Das Quelle-Team (Fünfter der Tabelle) blieb weiter gefährlich, zeigte auf dem holprigen Platz die bessere Spielanlage, versäumte es aber, vor allem bei guten Chancen für Georgios Kakavas und Kay Ramthun das zweite Tor nachzulegen. Der TSV 1860 kam offensiv kaum zum Zug. Erst mit dem Pausenpfiff sorgte eine Ecke von Dragan Lazarevic für echte Gefahr. Der Ball rutschte durch den Fünfer, allerdings verpasste Philipp Meier am hinteren Pfosten.
Die zweite Hälfte bot ein ganz anderes Bild: Die Weißenburger machten nun viel Druck und hatten das Spiel weitgehend im Griff. Die besten Möglichkeiten hatte Lazarevic, der einmal am Torwart scheiterte und dann nach Vorlage von Marlon Schissler verpasste. Auf der Gegenseite eilte Angermeier nach einem Fehlschlag von Meier allein aufs Tor zu, doch Keeper Laub nahm ihm den Ball vom Fuß und verhinderte die Vorentscheidung.
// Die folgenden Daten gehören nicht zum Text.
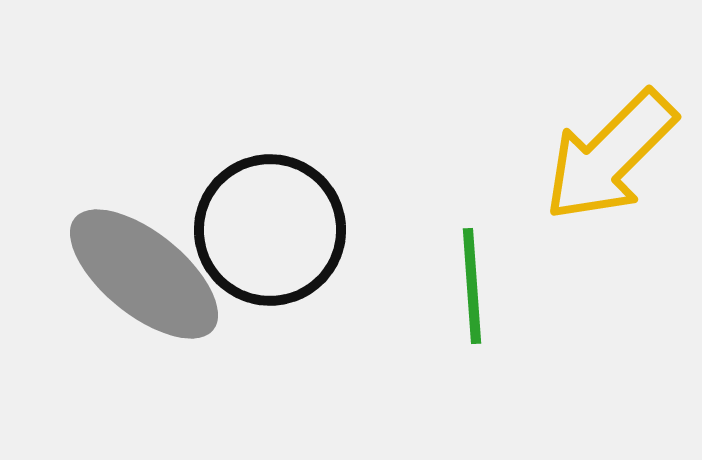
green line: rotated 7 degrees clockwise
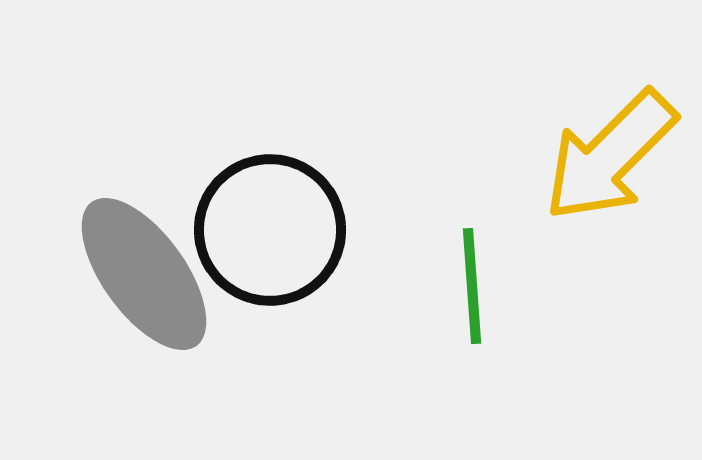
gray ellipse: rotated 15 degrees clockwise
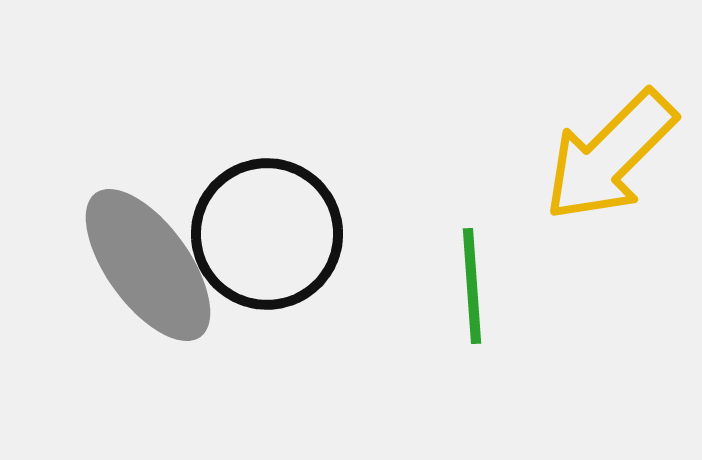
black circle: moved 3 px left, 4 px down
gray ellipse: moved 4 px right, 9 px up
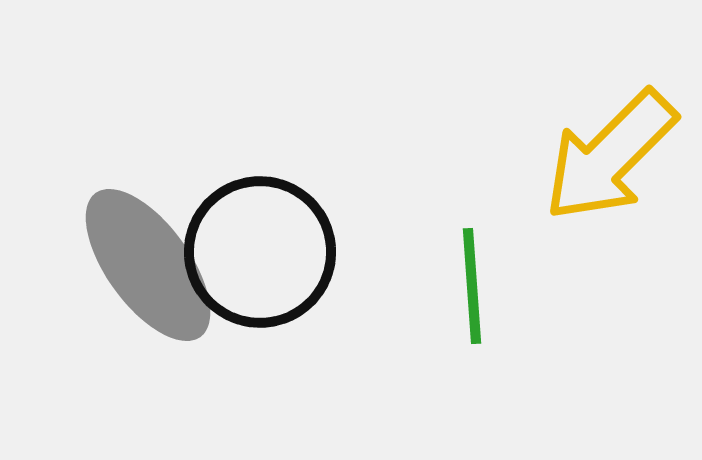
black circle: moved 7 px left, 18 px down
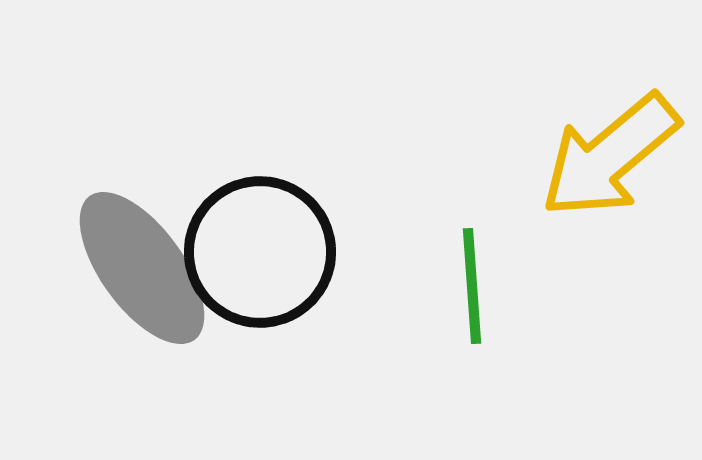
yellow arrow: rotated 5 degrees clockwise
gray ellipse: moved 6 px left, 3 px down
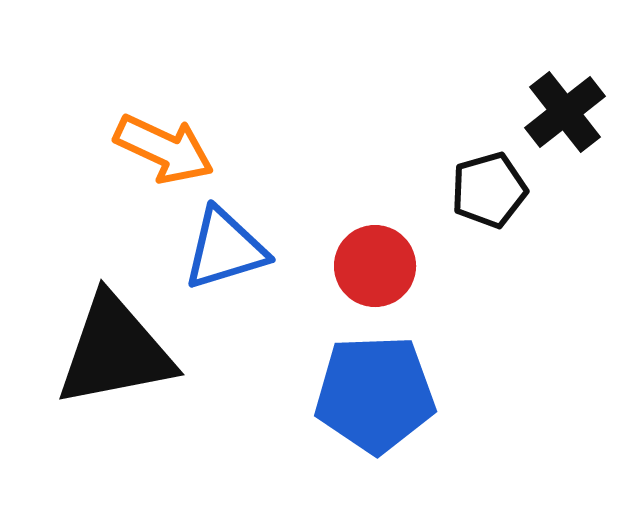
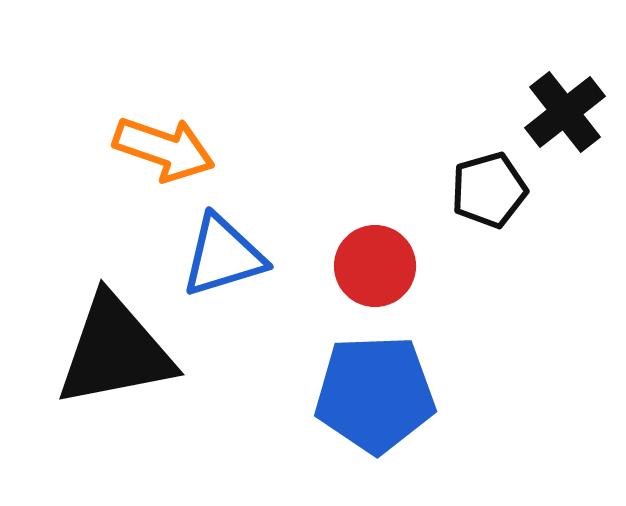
orange arrow: rotated 6 degrees counterclockwise
blue triangle: moved 2 px left, 7 px down
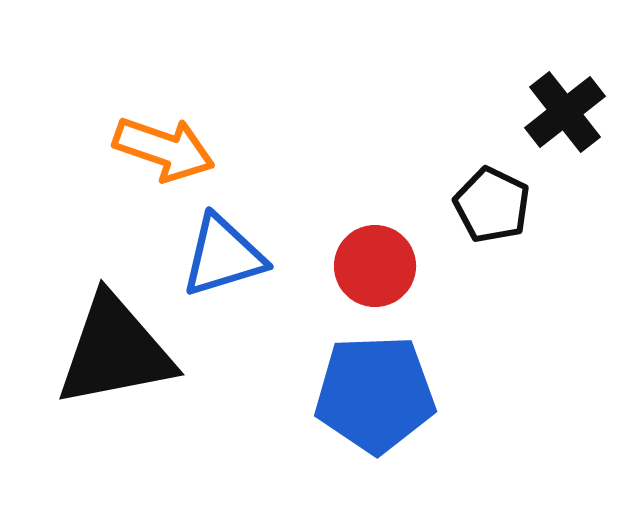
black pentagon: moved 3 px right, 15 px down; rotated 30 degrees counterclockwise
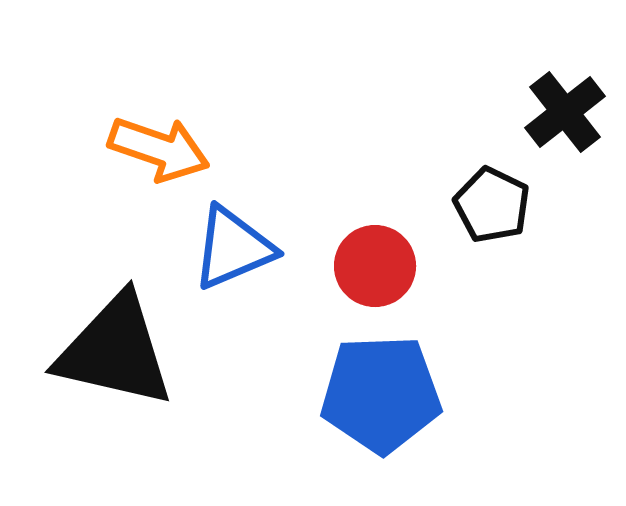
orange arrow: moved 5 px left
blue triangle: moved 10 px right, 8 px up; rotated 6 degrees counterclockwise
black triangle: rotated 24 degrees clockwise
blue pentagon: moved 6 px right
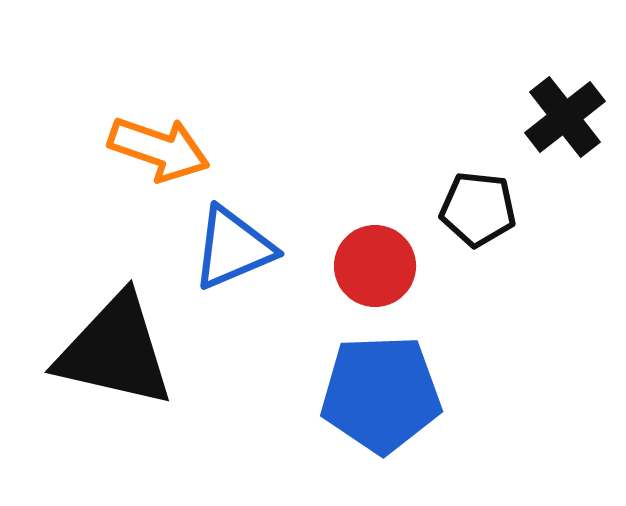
black cross: moved 5 px down
black pentagon: moved 14 px left, 4 px down; rotated 20 degrees counterclockwise
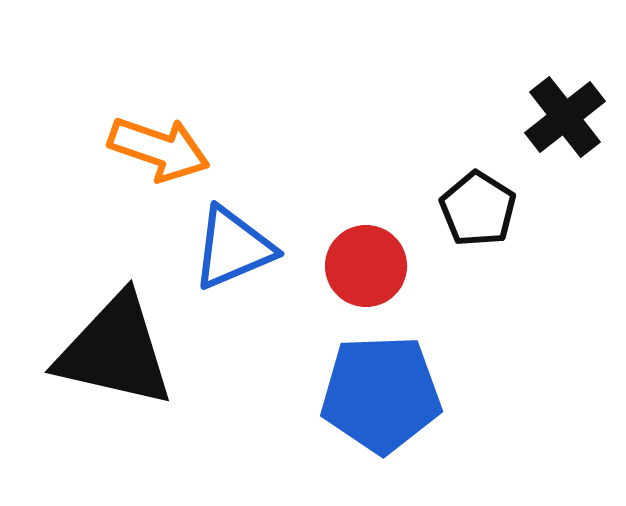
black pentagon: rotated 26 degrees clockwise
red circle: moved 9 px left
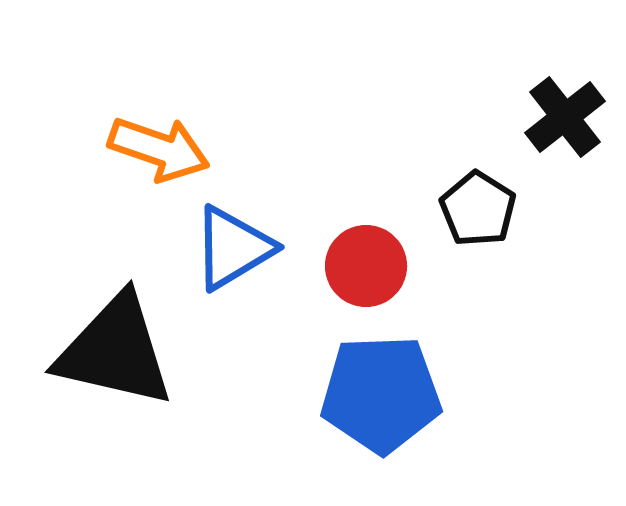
blue triangle: rotated 8 degrees counterclockwise
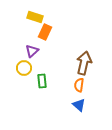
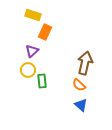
yellow rectangle: moved 2 px left, 2 px up
brown arrow: moved 1 px right
yellow circle: moved 4 px right, 2 px down
orange semicircle: rotated 56 degrees counterclockwise
blue triangle: moved 2 px right
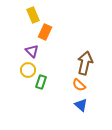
yellow rectangle: rotated 49 degrees clockwise
purple triangle: rotated 32 degrees counterclockwise
green rectangle: moved 1 px left, 1 px down; rotated 24 degrees clockwise
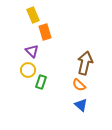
orange rectangle: rotated 42 degrees counterclockwise
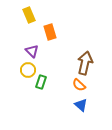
yellow rectangle: moved 4 px left
orange rectangle: moved 5 px right
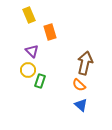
green rectangle: moved 1 px left, 1 px up
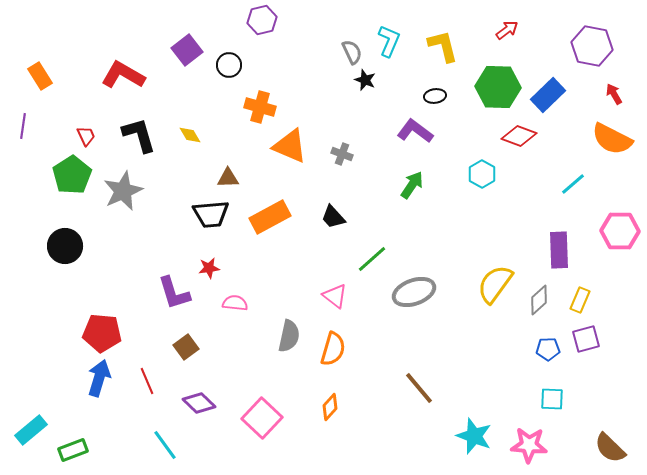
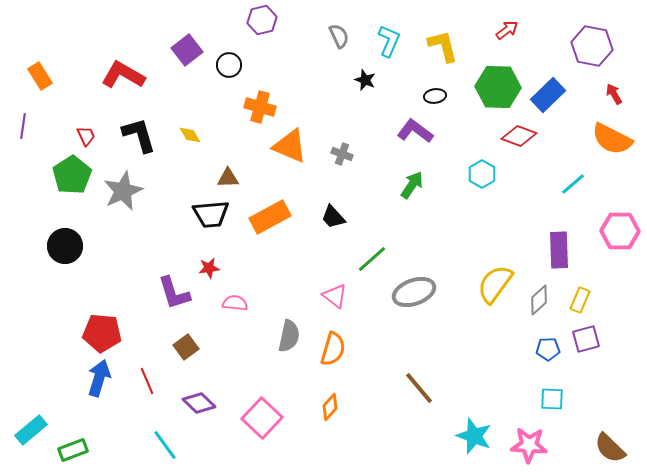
gray semicircle at (352, 52): moved 13 px left, 16 px up
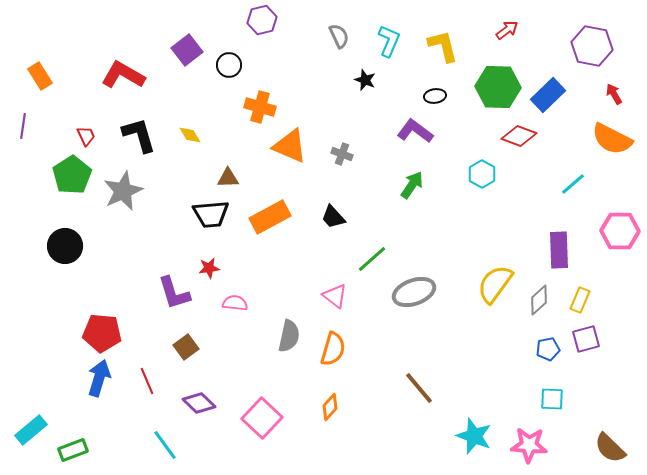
blue pentagon at (548, 349): rotated 10 degrees counterclockwise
In der 80. Minute war dann der Ausgleich fällig: Nach Flanke von Robin Renner köpfte Marlon Schissler zum umjubelten 1:1 ein. Gleich danach hatte Kamalou Tchagouni nach Flanke von Niklas Schmied die große Chance zum Siegtor für den TSV, doch er zielte drüber. Auf der Gegenseite hätte auch Ramthun noch für die Entscheidung sorgen können, doch er scheiterte an Laub und jagte den Ball zudem übers Tor.
So blieb es beim Remis, das sich der TSV 1860 aufgrund der zweiten Halbzeit redlich verdient hatte. Die Weißenburger haben nun vor der Winterpause noch zwei richtungsweisende Spiele gegen direkte Konkurrenten aus dem Tabellenkeller im Terminplan: Am Freitag, 21. November, um 19 Uhr beim TSV Buch, sowie am Samstag, 29. November, um 14.15 Uhr daheim gegen den TSV Windeck Burgebrach.
TSV 1860 Weißenburg: Laub, Schmied, Amidou (75. Sahitaj), Meier, Hohe, Schneider, Leitel (64. Morgenroth), Lazarevic (75. Krach), Renner, Böhm (64. Schissler), Tchagouni.
SG Quelle Fürth: Skowronek, Kay Ramthun, Kakavas, Shuranov, Livingstone, Grigoriadis, Arslan (75. Frantz), Schmidt, Reinholz, Prigoana, Angermeier (82. Tino Ramthun).
Schiedsrichter: Xaver Scheungrab (FC Aunkirchen, Gruppe Passau); Zuschauer: 110; Tore: 0:1 Adahan Arslan (5. Minute), 1:1 Marlon Schissler (80.).